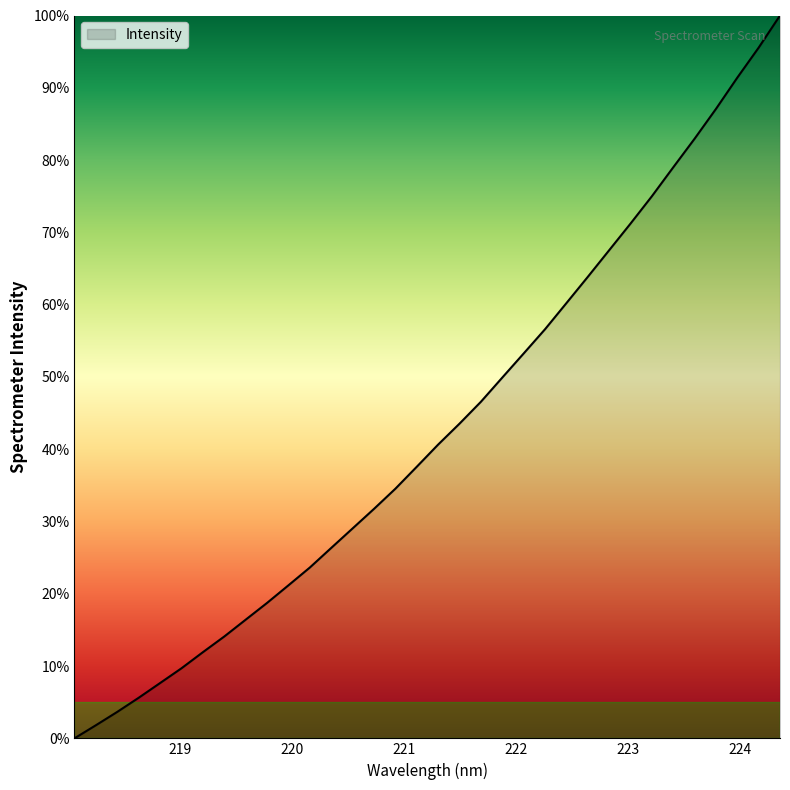

What is the maximum value shown in the chart?

100.0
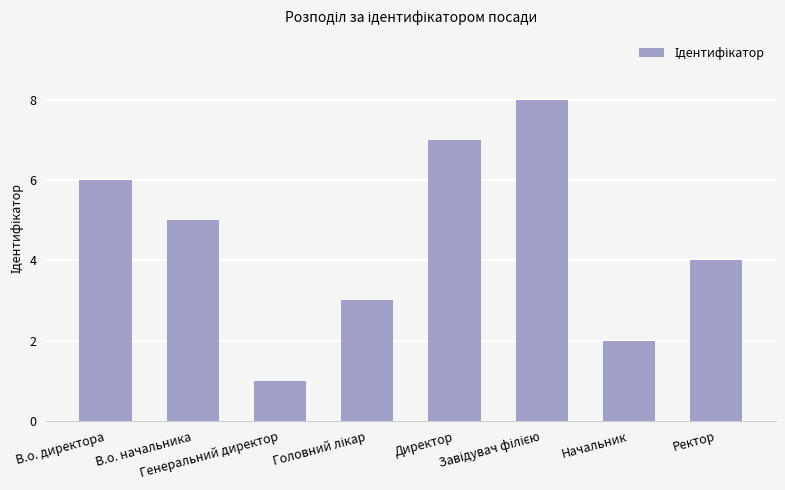

Count the number of data series in this chart.

1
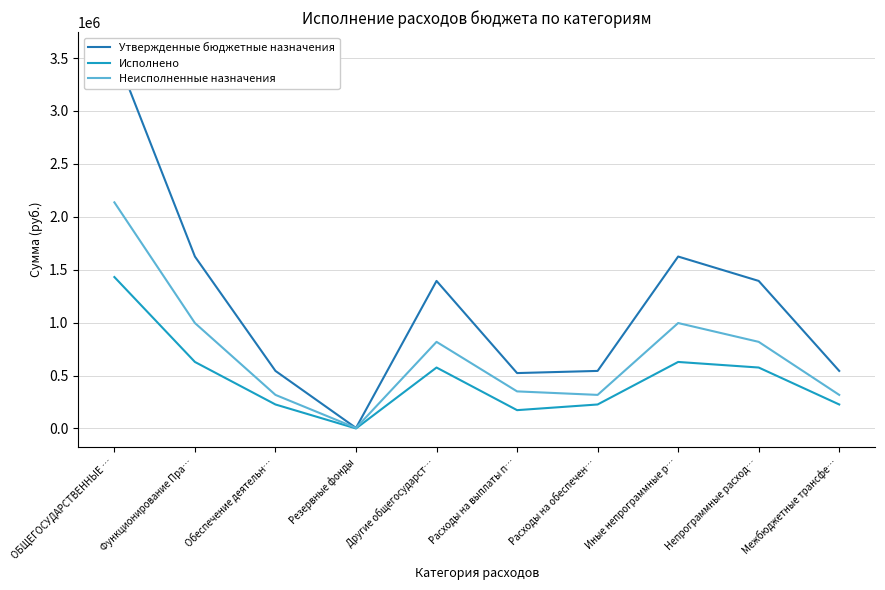

Reading right to left, extract all data points from this chart.

Утвержденные бюджетные назначения: Межбюджетные трансфе…=543700.0	Непрограммные расход…=1393984.0	Иные непрограммные р…=1624400.0	Расходы на обеспечен…=543700.0	Расходы на выплаты п…=523300.0	Другие общегосударст…=1393984.0	Резервные фонды=5000.0	Обеспечение деятельн…=543700.0	Функционирование Пра…=1624400.0	ОБЩЕГОСУДАРСТВЕННЫЕ …=3567084.0
Исполнено: Межбюджетные трансфе…=226550.0	Непрограммные расход…=575699.2	Иные непрограммные р…=628369.0	Расходы на обеспечен…=226550.0	Расходы на выплаты п…=172999.6	Другие общегосударст…=575699.2	Резервные фонды=0.0	Обеспечение деятельн…=226550.0	Функционирование Пра…=628369.0	ОБЩЕГОСУДАРСТВЕННЫЕ …=1430618.2
Неисполненные назначения: Межбюджетные трансфе…=317150.0	Непрограммные расход…=818284.8	Иные непрограммные р…=996031.0	Расходы на обеспечен…=317150.0	Расходы на выплаты п…=350300.4	Другие общегосударст…=818284.8	Резервные фонды=5000.0	Обеспечение деятельн…=317150.0	Функционирование Пра…=996031.0	ОБЩЕГОСУДАРСТВЕННЫЕ …=2136465.8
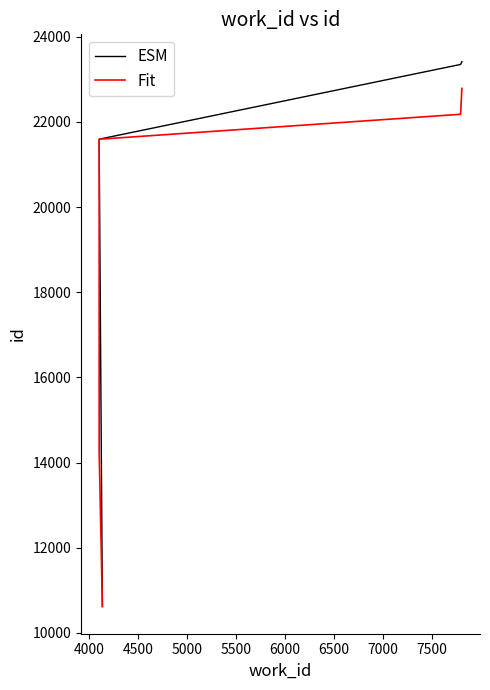

What is the average value of the Fit series?

17380.8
--- --- ---
* [Work to be completed]
Could you revise the listing above so that every "chart" becomes "graph", leaving everything else unchanged and omitting the pictures?

* [Task output]
What is the maximum value shown in the graph?

100.0

Count the number of data series in this graph.

1

Reading right to left, extract all data points from this graph.

Утвержденные бюджетные назначения: Межбюджетные трансфе…=543700.0	Непрограммные расход…=1393984.0	Иные непрограммные р…=1624400.0	Расходы на обеспечен…=543700.0	Расходы на выплаты п…=523300.0	Другие общегосударст…=1393984.0	Резервные фонды=5000.0	Обеспечение деятельн…=543700.0	Функционирование Пра…=1624400.0	ОБЩЕГОСУДАРСТВЕННЫЕ …=3567084.0
Исполнено: Межбюджетные трансфе…=226550.0	Непрограммные расход…=575699.2	Иные непрограммные р…=628369.0	Расходы на обеспечен…=226550.0	Расходы на выплаты п…=172999.6	Другие общегосударст…=575699.2	Резервные фонды=0.0	Обеспечение деятельн…=226550.0	Функционирование Пра…=628369.0	ОБЩЕГОСУДАРСТВЕННЫЕ …=1430618.2
Неисполненные назначения: Межбюджетные трансфе…=317150.0	Непрограммные расход…=818284.8	Иные непрограммные р…=996031.0	Расходы на обеспечен…=317150.0	Расходы на выплаты п…=350300.4	Другие общегосударст…=818284.8	Резервные фонды=5000.0	Обеспечение деятельн…=317150.0	Функционирование Пра…=996031.0	ОБЩЕГОСУДАРСТВЕННЫЕ …=2136465.8

What is the average value of the Fit series?

17380.8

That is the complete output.